Les deux hommes ont besoin l'un de l'autre : il y va de la survie de la République islamique. En vertu de la Constitution, le Guide est, de fait, l'autorité suprême, et rien ne peut se faire sans son agrément. Parallèlement, le président demeure l'idole des jeunes et de tous ceux qui veulent qu'un coup de neuf soit apporté au régime.
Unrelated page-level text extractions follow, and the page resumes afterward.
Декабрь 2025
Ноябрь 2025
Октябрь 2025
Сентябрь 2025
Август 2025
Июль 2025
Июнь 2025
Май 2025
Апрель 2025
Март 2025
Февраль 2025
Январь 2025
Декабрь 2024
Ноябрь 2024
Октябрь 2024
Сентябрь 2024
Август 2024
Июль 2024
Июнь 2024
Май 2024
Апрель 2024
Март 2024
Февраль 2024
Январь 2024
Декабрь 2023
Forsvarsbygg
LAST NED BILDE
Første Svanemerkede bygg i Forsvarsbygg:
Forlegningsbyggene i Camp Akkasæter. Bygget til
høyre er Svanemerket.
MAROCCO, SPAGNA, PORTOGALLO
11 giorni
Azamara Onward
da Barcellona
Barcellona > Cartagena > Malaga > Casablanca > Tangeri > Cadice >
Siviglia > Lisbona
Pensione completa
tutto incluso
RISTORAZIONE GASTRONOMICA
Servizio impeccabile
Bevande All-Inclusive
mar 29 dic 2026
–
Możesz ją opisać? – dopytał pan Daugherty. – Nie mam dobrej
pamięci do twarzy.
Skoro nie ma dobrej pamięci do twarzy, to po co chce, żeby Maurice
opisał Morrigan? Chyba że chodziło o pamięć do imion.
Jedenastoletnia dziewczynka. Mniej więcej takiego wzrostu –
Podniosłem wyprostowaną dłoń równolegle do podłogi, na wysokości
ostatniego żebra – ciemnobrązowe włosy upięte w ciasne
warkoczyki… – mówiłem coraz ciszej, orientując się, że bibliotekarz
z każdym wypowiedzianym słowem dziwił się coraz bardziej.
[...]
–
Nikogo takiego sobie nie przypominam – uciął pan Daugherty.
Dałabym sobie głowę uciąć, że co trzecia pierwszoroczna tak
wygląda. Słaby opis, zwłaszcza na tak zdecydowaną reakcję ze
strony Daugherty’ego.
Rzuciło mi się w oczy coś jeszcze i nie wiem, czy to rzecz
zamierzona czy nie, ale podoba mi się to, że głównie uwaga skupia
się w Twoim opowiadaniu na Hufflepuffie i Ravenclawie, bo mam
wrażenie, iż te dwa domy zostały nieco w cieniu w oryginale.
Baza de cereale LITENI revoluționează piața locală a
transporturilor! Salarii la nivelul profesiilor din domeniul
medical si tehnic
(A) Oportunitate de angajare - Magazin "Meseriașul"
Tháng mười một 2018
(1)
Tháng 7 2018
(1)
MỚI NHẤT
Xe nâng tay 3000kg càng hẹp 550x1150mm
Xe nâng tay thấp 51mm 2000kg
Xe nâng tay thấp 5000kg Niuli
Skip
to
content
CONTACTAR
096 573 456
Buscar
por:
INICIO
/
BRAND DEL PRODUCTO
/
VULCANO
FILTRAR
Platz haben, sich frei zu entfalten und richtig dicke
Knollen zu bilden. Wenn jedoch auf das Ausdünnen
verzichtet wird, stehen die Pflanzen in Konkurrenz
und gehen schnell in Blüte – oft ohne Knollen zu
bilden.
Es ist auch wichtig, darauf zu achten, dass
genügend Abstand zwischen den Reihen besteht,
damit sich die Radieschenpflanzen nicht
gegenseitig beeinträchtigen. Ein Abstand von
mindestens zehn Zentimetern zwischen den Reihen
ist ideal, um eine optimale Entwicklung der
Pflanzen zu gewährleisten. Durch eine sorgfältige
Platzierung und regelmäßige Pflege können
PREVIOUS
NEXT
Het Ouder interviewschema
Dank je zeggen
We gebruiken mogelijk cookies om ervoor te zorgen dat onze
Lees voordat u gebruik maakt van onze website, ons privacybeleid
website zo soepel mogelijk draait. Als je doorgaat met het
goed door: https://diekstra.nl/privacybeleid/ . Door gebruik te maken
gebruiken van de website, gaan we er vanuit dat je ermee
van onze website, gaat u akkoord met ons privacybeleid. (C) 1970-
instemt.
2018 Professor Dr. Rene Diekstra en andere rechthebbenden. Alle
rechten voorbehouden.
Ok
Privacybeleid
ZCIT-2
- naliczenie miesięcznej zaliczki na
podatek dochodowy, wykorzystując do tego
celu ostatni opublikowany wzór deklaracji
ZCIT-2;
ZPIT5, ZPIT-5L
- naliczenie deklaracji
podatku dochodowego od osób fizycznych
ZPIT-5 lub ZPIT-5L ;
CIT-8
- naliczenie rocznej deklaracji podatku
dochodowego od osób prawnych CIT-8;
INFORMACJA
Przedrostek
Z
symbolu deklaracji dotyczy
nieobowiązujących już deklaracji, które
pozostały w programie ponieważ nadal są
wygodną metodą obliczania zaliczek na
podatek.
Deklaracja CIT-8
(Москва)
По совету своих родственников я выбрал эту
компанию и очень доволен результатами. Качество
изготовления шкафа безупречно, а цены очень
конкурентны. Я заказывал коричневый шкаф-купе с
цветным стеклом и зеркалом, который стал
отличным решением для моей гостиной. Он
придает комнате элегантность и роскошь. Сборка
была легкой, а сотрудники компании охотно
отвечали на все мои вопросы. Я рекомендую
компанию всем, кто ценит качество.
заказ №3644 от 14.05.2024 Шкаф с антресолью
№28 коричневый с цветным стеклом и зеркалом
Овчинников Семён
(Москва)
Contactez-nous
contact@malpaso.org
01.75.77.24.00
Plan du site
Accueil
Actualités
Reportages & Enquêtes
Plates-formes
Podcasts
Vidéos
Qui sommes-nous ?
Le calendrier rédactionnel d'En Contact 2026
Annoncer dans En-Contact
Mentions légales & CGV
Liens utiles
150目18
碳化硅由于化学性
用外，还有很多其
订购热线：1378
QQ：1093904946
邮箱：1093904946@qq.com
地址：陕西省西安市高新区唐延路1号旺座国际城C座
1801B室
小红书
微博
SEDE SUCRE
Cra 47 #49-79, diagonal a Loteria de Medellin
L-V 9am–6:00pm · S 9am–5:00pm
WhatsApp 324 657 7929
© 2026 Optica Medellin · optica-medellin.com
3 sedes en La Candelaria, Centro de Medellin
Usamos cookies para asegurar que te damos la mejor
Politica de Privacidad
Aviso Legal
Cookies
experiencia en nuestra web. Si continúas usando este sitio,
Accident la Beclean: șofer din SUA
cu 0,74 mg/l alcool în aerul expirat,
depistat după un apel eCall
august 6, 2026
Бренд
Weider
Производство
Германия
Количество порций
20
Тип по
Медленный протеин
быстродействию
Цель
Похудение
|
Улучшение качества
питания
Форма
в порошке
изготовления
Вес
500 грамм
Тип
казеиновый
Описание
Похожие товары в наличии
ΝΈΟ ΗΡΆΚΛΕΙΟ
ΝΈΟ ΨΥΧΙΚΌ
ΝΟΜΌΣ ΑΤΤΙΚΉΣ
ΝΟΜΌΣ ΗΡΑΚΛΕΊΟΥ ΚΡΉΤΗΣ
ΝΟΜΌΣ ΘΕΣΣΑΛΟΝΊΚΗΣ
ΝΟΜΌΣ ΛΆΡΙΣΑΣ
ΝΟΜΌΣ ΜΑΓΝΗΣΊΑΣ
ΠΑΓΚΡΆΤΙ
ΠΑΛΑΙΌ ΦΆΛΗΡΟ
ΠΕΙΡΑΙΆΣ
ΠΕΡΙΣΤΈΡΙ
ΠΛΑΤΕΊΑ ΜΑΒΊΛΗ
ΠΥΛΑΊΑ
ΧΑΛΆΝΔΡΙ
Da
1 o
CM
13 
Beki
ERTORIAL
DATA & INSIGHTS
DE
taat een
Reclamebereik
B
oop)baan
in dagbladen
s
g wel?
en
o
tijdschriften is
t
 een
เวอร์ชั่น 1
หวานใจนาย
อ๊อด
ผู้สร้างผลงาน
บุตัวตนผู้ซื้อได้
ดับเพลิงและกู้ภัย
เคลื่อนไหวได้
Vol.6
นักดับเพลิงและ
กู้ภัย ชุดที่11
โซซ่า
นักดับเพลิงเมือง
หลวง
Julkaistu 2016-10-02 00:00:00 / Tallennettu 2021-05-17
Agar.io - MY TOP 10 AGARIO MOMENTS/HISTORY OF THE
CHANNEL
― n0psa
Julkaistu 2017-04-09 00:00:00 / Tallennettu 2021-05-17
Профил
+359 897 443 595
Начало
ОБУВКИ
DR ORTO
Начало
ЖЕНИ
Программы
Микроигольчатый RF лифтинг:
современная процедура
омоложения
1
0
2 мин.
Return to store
Par ailleurs, les amis de M. Khatami ne semblent pas avoir perdu de leur enthousiasme. Le quotidien Salam a certes été fermé, mais un autre journal pro-Khatami, Aftab é Emrouz (« Le soleil d'aujourd'hui ») a été créé. Les réformateurs, avec à leur tête le ministre de la culture et de l'orientation islamique, Ataollah Mohadjarani, n'ont pas pour autant lâché Salam dont ils continuent de contester publiquement la fermeture, avec l'appui en sous-main du président.
D'autres signes laissent penser que tout espoir n'est pas perdu pour les réformateurs. Cela va de l'introduction du parapente dans les sports pratiqués par les femmes - certes en tenue islamique - à l'imposition, contre l'avis du Parlement, d'un jour férié pour l'anniversaire de la nationalisation du pétrole - une mesure dont l'artisan avait été l'ancien premier ministre, Mohamad Mossadegh, tenu en suspicion par les conservateurs. Et cela passe aussi par le lancement, avant terme, de la campagne pour les législatives de février 2000, élections qui pourraient être décisives : les amis de M. Khatami entendent bien y obtenir, enfin, une majorité parlementaire et balayer l'opposition du Parlement actuel à majorité conservatrice.